I'm stuck with the following I hope someone could help me.
Let $N$ a normal subgroup of $G$. Show that if $[G:N]=4$, exists a normal subgroup $M$ of $G$ s.t. $[G:M]=2$. My idea: Since $G/N$ has orden 4, either is isomorphic to $\mathbb{Z}/4$ or $\mathbb{Z}/2 \times\mathbb{Z}/2$ and in any case we have a subgroup of order $2$ and for instance the same applies to $G/N$ but from here I'm not sure how to get the normal subgroup $M$ of $G$ which have exactly two cosets. any idea?
I think I got it. $G \to_\pi G/H\to _f\{\text{klein 4 group or cyclic group}\}$. Either if we have a cyclic group or the Klein 4 group (both commutatives) we can find a subgroup of order $2$, say $H$ (which obviously is normal), then $f^{pre}[H]=K\lhd G/H$, and define $M =\pi^{pre}[K]\lhd G$ (because the canonical map is a surjecion). To conclude we claim that $[G:M]= 2$. Since $4=[G:N]=[G:M][M:N]=[G:M]2$, we're done.

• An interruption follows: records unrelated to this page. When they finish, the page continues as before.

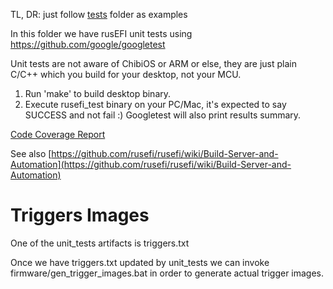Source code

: TL, DR: just follow [tests](tests) folder as examples

In this folder we have rusEFI unit tests using https://github.com/google/googletest

Unit tests are not aware of ChibiOS or ARM or else, they are just plain C/C++ which you build for your desktop, not your MCU.

1. Run 'make' to build desktop binary.
1. Execute rusefi_test binary on your PC/Mac, it's expected to say SUCCESS and not fail :) Googletest will also print results summary.

[Code Coverage Report](https://rusefi.com/docs/unit_tests_coverage/)

See also [https://github.com/rusefi/rusefi/wiki/Build-Server-and-Automation](https://github.com/rusefi/rusefi/wiki/Build-Server-and-Automation)

# Triggers Images

One of the unit_tests artifacts is triggers.txt

Once we have triggers.txt updated by unit_tests we can invoke firmware/gen_trigger_images.bat in order
to generate actual trigger images.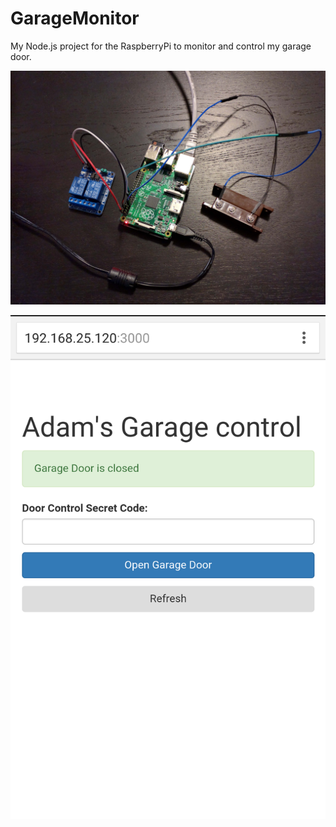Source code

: # GarageMonitor
My Node.js project for the RaspberryPi to monitor and control my garage door.

![RaspberryPi Setup](https://raw.githubusercontent.com/AdamLJohnson/GarageMonitor/master/public/images/RaspberryPiSetup.jpg)

![Screenshot](https://raw.githubusercontent.com/AdamLJohnson/GarageMonitor/master/public/images/Screenshot.png)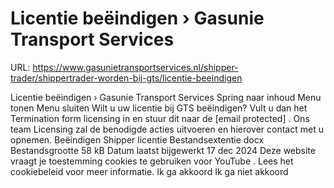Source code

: # Licentie beëindigen › Gasunie Transport Services

URL: https://www.gasunietransportservices.nl/shipper-trader/shippertrader-worden-bij-gts/licentie-beeindigen

Licentie beëindigen › Gasunie Transport Services
Spring naar inhoud
Menu tonen
Menu sluiten
Wilt u uw licentie bij
GTS
beëindigen?
Vult u dan het Termination form licensing in en stuur dit naar de
[email protected]
.
Ons team Licensing zal de benodigde acties uitvoeren en hierover contact met u opnemen.
Beëindigen Shipper licentie
Bestandsextentie
docx
Bestandsgrootte
58 kB
Datum laatst bijgewerkt
17 dec 2024
Deze website vraagt je toestemming cookies te gebruiken voor
YouTube
. Lees het
cookiebeleid
voor meer informatie.
Ik ga akkoord
Ik ga niet akkoord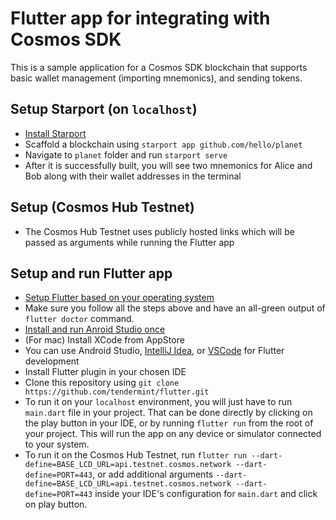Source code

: # Flutter app for integrating with Cosmos SDK

This is a sample application for a Cosmos SDK blockchain that supports basic wallet management (importing mnemonics), and sending tokens.

## Setup Starport (on `localhost`)

- [Install Starport](https://docs.starport.network/intro/install.html)
- Scaffold a blockchain using `starport app github.com/hello/planet`
- Navigate to `planet` folder and run `starport serve`
- After it is successfully built, you will see two mnemonics for Alice and Bob along with their wallet addresses in the terminal

## Setup (Cosmos Hub Testnet)
- The Cosmos Hub Testnet uses publicly hosted links which will be passed as arguments while running the Flutter app

## Setup and run Flutter app
- [Setup Flutter based on your operating system](https://flutter.dev/docs/get-started/install)
- Make sure you follow all the steps above and have an all-green output of `flutter doctor` command.
- [Install and run Anroid Studio once](https://developer.android.com/studio/install)
- (For mac) Install XCode from AppStore
- You can use Android Studio, [IntelliJ Idea](https://www.jetbrains.com/idea/download/download-thanks.html?platform=mac&code=IIC), or [VSCode](https://code.visualstudio.com/download) for Flutter development
- Install Flutter plugin in your chosen IDE
- Clone this repository using `git clone https://github.com/tendermint/flutter.git`
- To run it on your `localhost` environment, you will just have to run `main.dart` file in your project. That can be done directly by clicking on the play button in your IDE, or by running `flutter run` from the root of your project. This will run the app on any device or simulator connected to your system. 
- To run it on the Cosmos Hub Testnet, run `flutter run --dart-define=BASE_LCD_URL=api.testnet.cosmos.network --dart-define=PORT=443`, or add additional arguments `--dart-define=BASE_LCD_URL=api.testnet.cosmos.network --dart-define=PORT=443` inside your IDE's configuration for `main.dart` and click on play button.
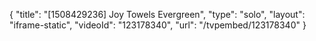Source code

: {
    "title": "[1508429236] Joy Towels Evergreen",
    "type": "solo",
    "layout": "iframe-static",
    "videoId": "123178340",
    "url": "\/tvpembed\/123178340"
}
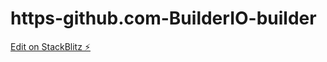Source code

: # https-github.com-BuilderIO-builder

[Edit on StackBlitz ⚡️](https://jake.stackblitz.com/edit/angular-ivy-tca4u6)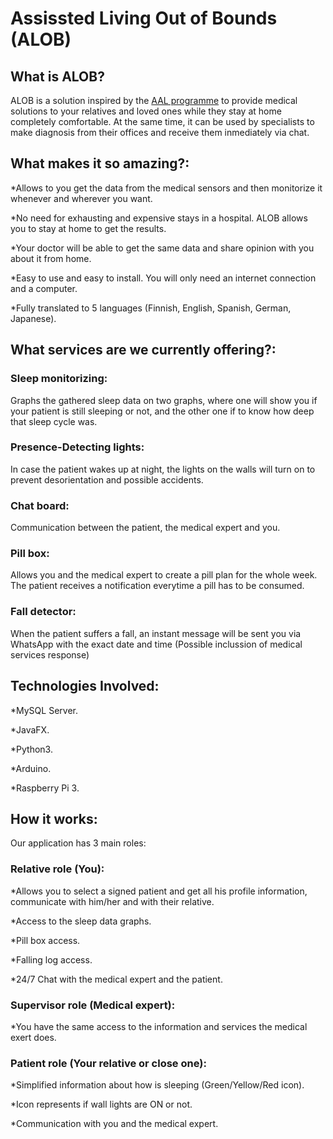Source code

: # Assissted Living Out of Bounds (ALOB)



## What is ALOB?

ALOB is a solution inspired by the [AAL programme](http://www.aal-europe.eu/about/) to provide medical solutions to your relatives and loved ones while they stay at home completely comfortable. At the same time, it can be used by specialists to make diagnosis from their offices and receive them inmediately via chat. 



## What makes it so amazing?: 

*Allows to you get the data from the medical sensors and then monitorize it whenever and wherever you want.

*No need for exhausting and expensive stays in a hospital. ALOB allows you to stay at home to get the results.

*Your doctor will be able to get the same data and share opinion with you about it from home.

*Easy to use and easy to install. You will only need an internet connection and a computer.

*Fully translated to 5 languages (Finnish, English, Spanish, German, Japanese).



## What services are we currently offering?: 

### Sleep monitorizing: 
Graphs the gathered sleep data on two graphs, where one will show you if your patient is still sleeping or not, and the other one if to know how deep that sleep cycle was.
### Presence-Detecting lights:
In case the patient wakes up at night, the lights on the walls will turn on to prevent desorientation and possible accidents.
### Chat board: 
Communication between the patient, the medical expert and you. 
### Pill box: 
Allows you and the medical expert to create a pill plan for the whole week. The patient receives a notification everytime a pill	has to be consumed.
### Fall detector:
When the patient suffers a fall, an instant message will be sent you via WhatsApp with the exact date and time (Possible 		inclussion of medical services response)



## Technologies Involved:

 *MySQL Server.

 *JavaFX.
 
 *Python3.

 *Arduino.
 
 *Raspberry Pi 3.

 

 
 
## How it works:

Our application has 3 main roles:

### Relative role (You):

  *Allows you to select a signed patient and get all his profile information, communicate with him/her and with their  relative. 

  *Access to the sleep data graphs.

  *Pill box access.

  *Falling log access.
  
  *24/7 Chat with the medical expert and the patient.

### Supervisor role (Medical expert):

  *You have the same access to the information and services the medical exert does.

### Patient role (Your relative or close one):

  *Simplified information about how is sleeping (Green/Yellow/Red icon).

  *Icon represents if wall lights are ON or not.

  *Communication with you and the medical expert.


 
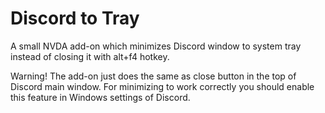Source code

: # Discord to Tray

A small NVDA add-on which minimizes Discord window to system tray instead of closing it with alt+f4 hotkey.

Warning! The add-on just does the same as close button in the top of Discord main window. For minimizing to work correctly you should enable this feature in Windows settings of Discord.
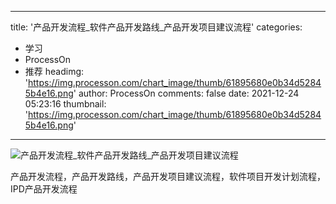 
---
title: '产品开发流程_软件产品开发路线_产品开发项目建议流程'
categories: 
 - 学习
 - ProcessOn
 - 推荐
headimg: 'https://img.processon.com/chart_image/thumb/61895680e0b34d52845b4e16.png'
author: ProcessOn
comments: false
date: 2021-12-24 05:23:16
thumbnail: 'https://img.processon.com/chart_image/thumb/61895680e0b34d52845b4e16.png'
---

<div>   
<img class="thumb" alt="产品开发流程_软件产品开发路线_产品开发项目建议流程" src="https://img.processon.com/chart_image/thumb/61895680e0b34d52845b4e16.png" referrerpolicy="no-referrer">
<p>产品开发流程，产品开发路线，产品开发项目建议流程，软件项目开发计划流程，IPD产品开发流程</p>  
</div>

I think is correct, thanks
Use the homomorphism theorems. By the correspondence theorem, if $N \trianglelefteq G$ and $\pi:G \rightarrow G/N$ is the canonical projection, then $\pi$ respects indices, factor groups, containment, and normality. Thus, if $H'$ is the image of $H$, then $H'$ is normal in $G':=G/N$ iff $H$ is normal in $G$, and the index $|G':H'|$ equals $|G:H|$. In your case $G/N \cong C_4$, which has a normal subgroup $H'$ of index 2. By the correspondence theorem, the (complete) preimage of $H'$ is a normal subgroup in $G$ and has index 2 in $G$.